Ethical Approaches to Bridging the Gap Between Applied Behavior Analysis and Other Interdisciplinary Approaches

Domain: Service Delivery
AMY RACHEL BUKSZPAN (Services for the Underserved ), James G. O'Brien (Services for the Underserved ), Vivian A. Attanasio (Services for the Underserved )

Often times, Board Certified Behavior Analysts (BCBAs) are asked to treat adults with both behavioral and medical complications. These BCBAs work within interdisciplinary teams that include medical practitioners, psychiatrists, and a smorgasbord of other professionals. The work of these teams is subject to significant organizational pressures and regulatory constraints. Working within such settings can pressure BCBAs to act beyond the purview of their certifications, and complicate the implementation of effective and sustainable treatment. The presenter will discuss a specific case of the ethical concerns faced by a BCBA working under such conditions. This BCBA served an individual in a residential setting with developmental disabilities, comorbid psychiatric diagnoses, and severe medical conditions. The discussion will cover the implementation of interventions while minimizing personal rights restrictions, evaluating appropriate treatment strategies, and working alongside professionals from other disciplines who have different sets of clinical objectives and ethical requirements. Strategies for navigating these interactions will be discussed.


How to Engage in Ethical Practice When One's Supervisor or Agency is Unethical

Domain: Service Delivery
TERESA CAMILLE KOLU (Cusp Emergence), Ken Winn (Firefly Autism)

The title of this talk reflects one of many prevalent, alarming, and real life student-generated scenarios provided to the author and instructor during a certification-board approved online course sequence in behavior analysis. Recent growth in online programs reflects an influx of non-behavior analysts to the field hired, in many cases, faster than certification (and training) programs can keep up. In the wake of fluctuating funding streams and new legislation, how can the community of behavior analysts plan to protect against ethical drift and prepare for new challenges?
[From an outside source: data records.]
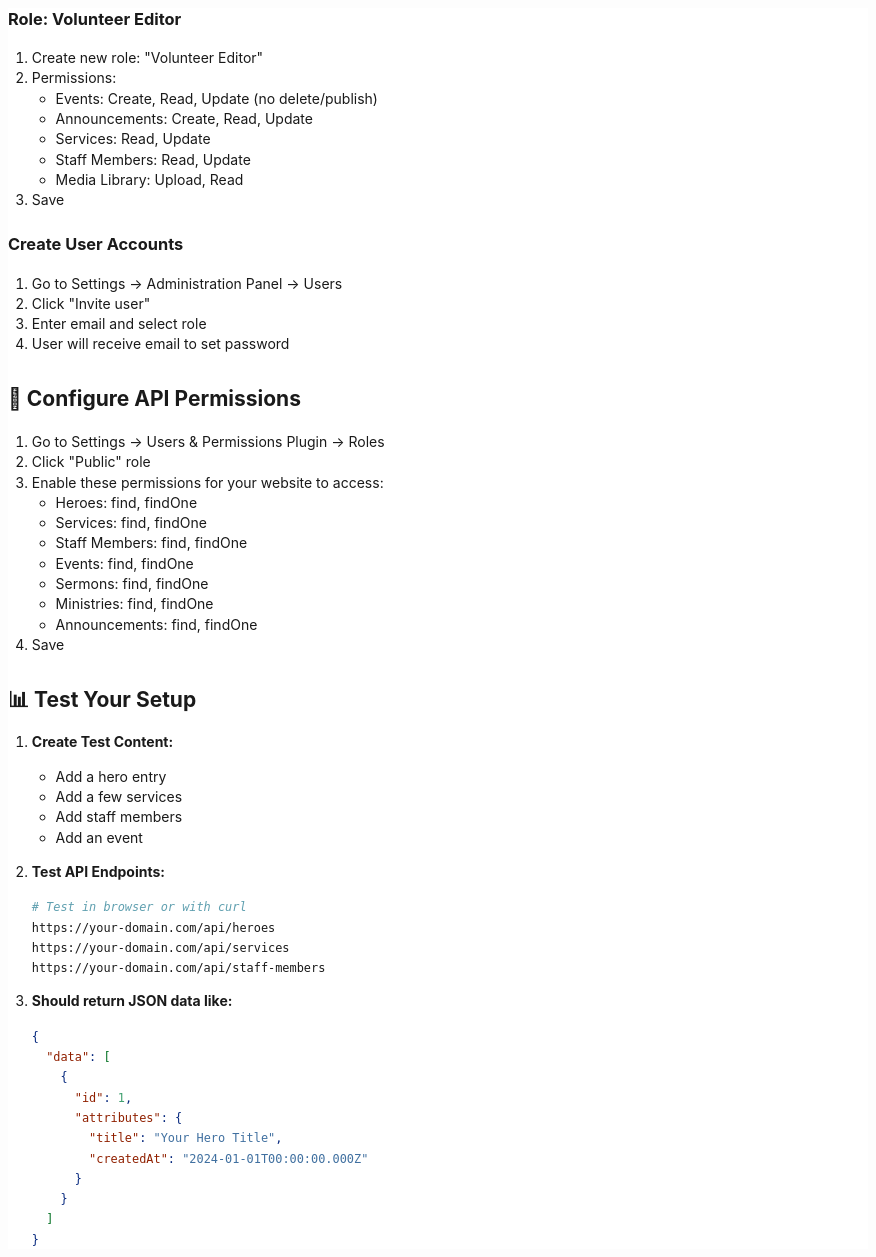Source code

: ### **Role: Volunteer Editor**
1. Create new role: "Volunteer Editor"
2. Permissions:
   - Events: Create, Read, Update (no delete/publish)
   - Announcements: Create, Read, Update
   - Services: Read, Update
   - Staff Members: Read, Update
   - Media Library: Upload, Read
3. Save

### **Create User Accounts**
1. Go to Settings → Administration Panel → Users
2. Click "Invite user"
3. Enter email and select role
4. User will receive email to set password

## 🔐 Configure API Permissions

1. Go to Settings → Users & Permissions Plugin → Roles
2. Click "Public" role
3. Enable these permissions for your website to access:
   - Heroes: find, findOne
   - Services: find, findOne
   - Staff Members: find, findOne
   - Events: find, findOne
   - Sermons: find, findOne
   - Ministries: find, findOne
   - Announcements: find, findOne
4. Save

## 📊 Test Your Setup

1. **Create Test Content:**
   - Add a hero entry
   - Add a few services
   - Add staff members
   - Add an event

2. **Test API Endpoints:**
   ```bash
   # Test in browser or with curl
   https://your-domain.com/api/heroes
   https://your-domain.com/api/services
   https://your-domain.com/api/staff-members
   ```

3. **Should return JSON data like:**
   ```json
   {
     "data": [
       {
         "id": 1,
         "attributes": {
           "title": "Your Hero Title",
           "createdAt": "2024-01-01T00:00:00.000Z"
         }
       }
     ]
   }
   ```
In order to explore this growing concern, we will review issues from the past 5 years of practice in diverse settings in Colorado, a state relatively new to behavior analysis and to insurance-mandated behavior analysis. Case studies and sets of potential solutions will be presented from several distinct practice contexts, including: Instructing new behavior analysis students with varying previous experiences and advanced degrees; supervision in clinical settings new to behavior analysis; and community behavior analysis settings supporting learners with autism, developmental disabilities, or needs addressed by state-reimbursed early intervention programs. Some implications are discussed for each area of practice, ending with a call to action.